* TEXTE SOURCE:
☆ ☆ ☆ ☆ ☆ ☆ ☆
Message de Vendredi Saint : Détruisez le
mur de Jérusalem !
En
2002, le gouvernement israélien a démarré la construction d’un soi-disant « mur
de sécurité » dans les territoires palestiniens occupés, y compris dans le
secteur autour de Jérusalem-Est. La dure réalité est qu’il s’agit d’un mur « d'apartheid »
qui discrimine les Palestiniens avec une cruelle injustice. C'est à l'extérieur
de l'ancienne muraille de Jérusalem (Héb.13:12), au Golgotha, que Jésus a été
crucifié. Être crucifié à l'extérieur de la ville signifiait que Jésus n'était
pas considéré comme digne d'être compté parmi le peuple élu de Dieu. Il était
hors les murs.
Mais
sa mort a signifié l'abolition des barrières entre les différentes communautés
humaines, comme l'écrit Paul dans Éphésiens 2.13-16. Paul a témoigné de la paix
née entre Juifs et païens par la mort du Christ sur la croix. Aucune
supériorité ne pourra plus être revendiquée sur la base de l’appartenance à un
certain peuple, celui que Dieu s’est choisi parmi tous les autres. Aucune
prééminence ne pourra être revendiquée sur la base de la circoncision, car « la circoncision est celle du cœur, celle
qui relève de l’Esprit et non de la lettre » (Rom.2.29). En effet Paul
dit en Galates 3.28 : « Il n'y a
plus ni Juif, ni Grec ; il n'y a plus ni esclave ni homme libre ; il
n'y a plus l’homme et la femme ; car tous, vous n’êtes qu'un en Jésus Christ ».
En Jésus, une humanité nouvelle est née.
Le Golgotha de
Jérusalem est un symbole pour la paix mondiale !
Le mur d'apartheid doit être détruit !
Message
de Pâques : Que Jérusalem soit un chenal de paix !
Le
6 décembre 2017, le président américain de l'époque, Donald Trump, a reconnu
Jérusalem comme capitale d'Israël et a ordonné le déplacement de l'ambassade
des États-Unis de Tel Aviv à Jérusalem. Trump a de fait ratifié le point de vue
des sionistes selon lequel « par la loi, par la religion, par les
sentiments, Jérusalem est le centre, le noyau, le cœur du peuple juif et de
l'État d'Israël ». Mais le sionisme est incompatible avec la paix mondiale.
C’est
le Christ ressuscité à Jérusalem qui représente la paix, comme l’a déclaré l'évêque
Dr. Munib A. Younan dans son message de Pâques en 2014 : « La promesse
du Seigneur ressuscité « La paix soit avec vous » est valable pour
les Palestiniens comme pour les Israéliens. Même si le chemin vers une paix
fondée sur la justice est dur et comporte nombre de barrages et de checkpoints,
la promesse de la Paix de la résurrection ravive en chacun de nous une nouvelle
espérance. Il n'y a pas d'autre voie... que celle de la justice entre les
nations... Je rêve du jour où Jérusalem sera une ville partagée entre trois
religions et deux nations. Je rêve de ce jour où il y aura des frontières sûres
sans aucun mur. Nous espérons un accès égal pour tous aux ressources, aux sites
religieux, et un processus démocratique partagé ».
☆ ☆ ☆ ☆ ☆ ☆ ☆
* JEU DE DONNÉES:
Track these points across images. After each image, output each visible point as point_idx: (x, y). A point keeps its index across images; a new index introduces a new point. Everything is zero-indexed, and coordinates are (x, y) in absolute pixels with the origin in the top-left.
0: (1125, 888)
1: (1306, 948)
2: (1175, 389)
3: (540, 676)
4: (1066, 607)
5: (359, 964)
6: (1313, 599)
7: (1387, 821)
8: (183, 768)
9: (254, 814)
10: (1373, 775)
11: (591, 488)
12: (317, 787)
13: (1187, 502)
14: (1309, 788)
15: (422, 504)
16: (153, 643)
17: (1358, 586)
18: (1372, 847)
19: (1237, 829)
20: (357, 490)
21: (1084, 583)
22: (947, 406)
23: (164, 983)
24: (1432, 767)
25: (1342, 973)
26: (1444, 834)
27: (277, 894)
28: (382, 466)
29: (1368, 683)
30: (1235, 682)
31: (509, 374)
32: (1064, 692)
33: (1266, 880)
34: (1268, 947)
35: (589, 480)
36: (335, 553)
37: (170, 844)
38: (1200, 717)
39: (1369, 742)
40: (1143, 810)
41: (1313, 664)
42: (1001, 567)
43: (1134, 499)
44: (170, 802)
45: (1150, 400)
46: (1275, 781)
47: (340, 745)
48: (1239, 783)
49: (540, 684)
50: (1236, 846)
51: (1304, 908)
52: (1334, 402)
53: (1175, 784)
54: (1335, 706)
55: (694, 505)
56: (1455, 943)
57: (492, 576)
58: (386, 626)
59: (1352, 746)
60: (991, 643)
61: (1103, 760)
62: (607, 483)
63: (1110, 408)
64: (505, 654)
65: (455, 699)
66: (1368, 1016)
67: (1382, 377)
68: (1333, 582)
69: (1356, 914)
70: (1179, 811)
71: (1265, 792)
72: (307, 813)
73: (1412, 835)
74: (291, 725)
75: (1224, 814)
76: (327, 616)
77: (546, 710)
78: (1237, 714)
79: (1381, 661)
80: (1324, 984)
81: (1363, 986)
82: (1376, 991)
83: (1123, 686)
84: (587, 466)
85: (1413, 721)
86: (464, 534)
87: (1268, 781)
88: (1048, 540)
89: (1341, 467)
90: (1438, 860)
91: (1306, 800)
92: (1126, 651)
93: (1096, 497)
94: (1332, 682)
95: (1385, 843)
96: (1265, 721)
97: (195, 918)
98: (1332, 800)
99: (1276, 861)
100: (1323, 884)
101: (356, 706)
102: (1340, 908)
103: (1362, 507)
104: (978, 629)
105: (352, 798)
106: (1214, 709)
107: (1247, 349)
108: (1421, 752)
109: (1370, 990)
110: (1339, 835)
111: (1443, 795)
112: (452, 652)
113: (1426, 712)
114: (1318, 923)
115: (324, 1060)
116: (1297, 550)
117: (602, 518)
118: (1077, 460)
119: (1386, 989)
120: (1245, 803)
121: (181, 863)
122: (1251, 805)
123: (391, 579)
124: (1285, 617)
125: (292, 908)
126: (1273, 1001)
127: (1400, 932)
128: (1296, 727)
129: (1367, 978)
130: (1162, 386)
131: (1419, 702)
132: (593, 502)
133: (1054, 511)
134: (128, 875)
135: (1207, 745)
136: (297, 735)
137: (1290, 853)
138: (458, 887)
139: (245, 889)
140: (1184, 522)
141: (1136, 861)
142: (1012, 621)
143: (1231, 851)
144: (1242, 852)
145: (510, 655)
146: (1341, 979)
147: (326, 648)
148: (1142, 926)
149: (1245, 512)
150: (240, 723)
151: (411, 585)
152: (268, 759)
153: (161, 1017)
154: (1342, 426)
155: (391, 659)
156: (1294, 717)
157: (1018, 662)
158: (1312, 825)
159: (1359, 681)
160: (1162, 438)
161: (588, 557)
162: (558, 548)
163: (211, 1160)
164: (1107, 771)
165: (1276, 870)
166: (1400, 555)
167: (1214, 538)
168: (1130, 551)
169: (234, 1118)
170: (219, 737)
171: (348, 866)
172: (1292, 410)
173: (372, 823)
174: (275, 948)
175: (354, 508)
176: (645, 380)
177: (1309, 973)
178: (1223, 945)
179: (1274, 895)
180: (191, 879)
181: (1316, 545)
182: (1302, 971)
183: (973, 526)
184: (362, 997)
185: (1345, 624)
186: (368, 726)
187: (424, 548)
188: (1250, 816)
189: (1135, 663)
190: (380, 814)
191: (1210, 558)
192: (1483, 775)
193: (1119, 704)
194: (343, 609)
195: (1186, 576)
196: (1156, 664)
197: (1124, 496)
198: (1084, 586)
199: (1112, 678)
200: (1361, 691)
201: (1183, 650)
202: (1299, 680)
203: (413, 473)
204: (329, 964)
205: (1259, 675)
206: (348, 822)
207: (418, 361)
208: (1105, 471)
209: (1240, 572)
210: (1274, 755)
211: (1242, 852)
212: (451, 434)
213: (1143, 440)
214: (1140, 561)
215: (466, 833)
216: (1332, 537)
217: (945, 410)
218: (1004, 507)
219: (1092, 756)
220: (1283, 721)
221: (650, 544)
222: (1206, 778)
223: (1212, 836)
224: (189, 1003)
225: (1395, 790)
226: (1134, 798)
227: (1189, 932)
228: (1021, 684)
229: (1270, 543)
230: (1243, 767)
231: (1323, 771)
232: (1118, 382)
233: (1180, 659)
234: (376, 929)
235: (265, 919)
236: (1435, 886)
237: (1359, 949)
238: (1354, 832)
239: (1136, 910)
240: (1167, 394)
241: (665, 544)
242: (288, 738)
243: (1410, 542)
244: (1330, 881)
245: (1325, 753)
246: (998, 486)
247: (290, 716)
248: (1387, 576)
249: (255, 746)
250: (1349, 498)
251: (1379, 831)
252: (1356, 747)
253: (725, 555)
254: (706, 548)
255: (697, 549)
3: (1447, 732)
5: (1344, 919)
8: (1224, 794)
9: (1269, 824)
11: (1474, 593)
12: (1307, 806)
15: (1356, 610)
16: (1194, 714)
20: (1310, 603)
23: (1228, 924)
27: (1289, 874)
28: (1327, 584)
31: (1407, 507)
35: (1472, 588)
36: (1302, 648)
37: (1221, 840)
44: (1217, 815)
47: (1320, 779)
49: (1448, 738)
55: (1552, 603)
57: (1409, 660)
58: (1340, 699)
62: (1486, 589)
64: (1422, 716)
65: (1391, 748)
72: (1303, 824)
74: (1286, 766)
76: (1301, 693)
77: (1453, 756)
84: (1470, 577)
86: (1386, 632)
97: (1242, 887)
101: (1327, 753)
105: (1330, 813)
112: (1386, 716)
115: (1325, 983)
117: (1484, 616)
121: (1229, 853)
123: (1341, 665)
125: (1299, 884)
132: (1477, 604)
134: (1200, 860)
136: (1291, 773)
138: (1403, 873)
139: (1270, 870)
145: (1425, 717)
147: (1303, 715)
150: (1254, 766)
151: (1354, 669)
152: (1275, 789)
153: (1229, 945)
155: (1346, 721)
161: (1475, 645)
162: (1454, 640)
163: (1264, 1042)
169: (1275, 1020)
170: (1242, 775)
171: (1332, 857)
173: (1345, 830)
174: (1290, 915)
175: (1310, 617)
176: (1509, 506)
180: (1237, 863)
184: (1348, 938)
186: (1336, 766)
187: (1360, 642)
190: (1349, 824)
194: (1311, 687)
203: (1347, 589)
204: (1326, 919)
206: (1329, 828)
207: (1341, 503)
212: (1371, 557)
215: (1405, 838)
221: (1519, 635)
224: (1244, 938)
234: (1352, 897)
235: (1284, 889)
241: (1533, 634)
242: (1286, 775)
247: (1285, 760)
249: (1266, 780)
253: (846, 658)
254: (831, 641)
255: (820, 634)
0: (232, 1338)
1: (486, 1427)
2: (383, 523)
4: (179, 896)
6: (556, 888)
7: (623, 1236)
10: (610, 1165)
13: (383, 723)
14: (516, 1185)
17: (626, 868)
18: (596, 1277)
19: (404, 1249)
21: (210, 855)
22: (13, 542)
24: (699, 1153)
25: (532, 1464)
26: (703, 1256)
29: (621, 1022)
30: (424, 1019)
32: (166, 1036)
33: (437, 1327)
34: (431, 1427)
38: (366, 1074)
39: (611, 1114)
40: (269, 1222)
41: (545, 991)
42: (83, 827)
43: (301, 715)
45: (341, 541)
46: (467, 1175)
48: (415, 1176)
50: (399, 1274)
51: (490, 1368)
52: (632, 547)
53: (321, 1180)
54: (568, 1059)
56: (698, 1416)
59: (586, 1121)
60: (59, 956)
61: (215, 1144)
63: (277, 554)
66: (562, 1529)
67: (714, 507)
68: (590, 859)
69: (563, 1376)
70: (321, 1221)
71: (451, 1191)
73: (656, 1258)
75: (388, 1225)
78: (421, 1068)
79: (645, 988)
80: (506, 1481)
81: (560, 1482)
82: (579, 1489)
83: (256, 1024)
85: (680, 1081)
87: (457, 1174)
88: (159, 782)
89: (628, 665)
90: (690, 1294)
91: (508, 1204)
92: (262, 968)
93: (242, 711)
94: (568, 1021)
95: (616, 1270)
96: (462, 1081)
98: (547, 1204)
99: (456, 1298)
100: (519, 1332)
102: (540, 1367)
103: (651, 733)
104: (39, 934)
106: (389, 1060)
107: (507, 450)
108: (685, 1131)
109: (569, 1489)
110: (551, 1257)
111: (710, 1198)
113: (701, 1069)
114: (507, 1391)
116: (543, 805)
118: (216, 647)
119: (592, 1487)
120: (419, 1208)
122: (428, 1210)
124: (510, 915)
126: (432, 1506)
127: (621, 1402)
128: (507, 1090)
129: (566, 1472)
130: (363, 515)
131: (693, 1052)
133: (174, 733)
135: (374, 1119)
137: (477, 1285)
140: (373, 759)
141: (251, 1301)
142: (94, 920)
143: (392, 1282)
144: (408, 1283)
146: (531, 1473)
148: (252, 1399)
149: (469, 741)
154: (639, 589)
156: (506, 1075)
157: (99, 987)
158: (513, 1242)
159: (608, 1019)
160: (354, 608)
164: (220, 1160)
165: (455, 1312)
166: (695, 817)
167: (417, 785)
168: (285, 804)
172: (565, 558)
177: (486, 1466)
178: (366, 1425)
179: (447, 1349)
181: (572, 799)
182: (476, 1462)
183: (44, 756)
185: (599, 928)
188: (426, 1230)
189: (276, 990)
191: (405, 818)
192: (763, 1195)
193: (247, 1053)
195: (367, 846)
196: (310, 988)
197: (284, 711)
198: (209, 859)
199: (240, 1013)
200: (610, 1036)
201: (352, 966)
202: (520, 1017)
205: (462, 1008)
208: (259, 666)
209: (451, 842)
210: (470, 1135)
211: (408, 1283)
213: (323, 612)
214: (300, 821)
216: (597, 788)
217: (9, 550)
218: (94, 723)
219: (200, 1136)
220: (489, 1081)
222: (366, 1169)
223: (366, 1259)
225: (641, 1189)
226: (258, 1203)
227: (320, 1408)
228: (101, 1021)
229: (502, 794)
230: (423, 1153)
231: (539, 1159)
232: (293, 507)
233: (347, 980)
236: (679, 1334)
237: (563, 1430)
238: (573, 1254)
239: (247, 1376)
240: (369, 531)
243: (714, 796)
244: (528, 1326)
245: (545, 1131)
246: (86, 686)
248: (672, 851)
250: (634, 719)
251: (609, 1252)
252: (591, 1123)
☆ ☆ ☆ ☆ ☆ ☆ ☆
* À FAIRE:
**a.** D'après le texte source, en quelle année le gouvernement israélien a-t-il commencé la construction du mur ?
**b.** Modifiez les lignes des enregistrements en commençant à leur début et en terminant à la ligne qui contient "14: (1309, 788)", ces deux limites comprises. Remplacez "point_idx" par "indice_point", ne changez rien d'autre et ne rendez que ces lignes.
Le texte et les enregistrements constituent deux documents distincts, sans lien entre eux.

* SOLUTIONS:
**a.** En 2002.

**b.**
Track these points across images. After each image, output each visible point as indice_point: (x, y). A point keeps its index across images; a new index introduces a new point. Everything is zero-indexed, and coordinates are (x, y) in absolute pixels with the origin in the top-left.
0: (1125, 888)
1: (1306, 948)
2: (1175, 389)
3: (540, 676)
4: (1066, 607)
5: (359, 964)
6: (1313, 599)
7: (1387, 821)
8: (183, 768)
9: (254, 814)
10: (1373, 775)
11: (591, 488)
12: (317, 787)
13: (1187, 502)
14: (1309, 788)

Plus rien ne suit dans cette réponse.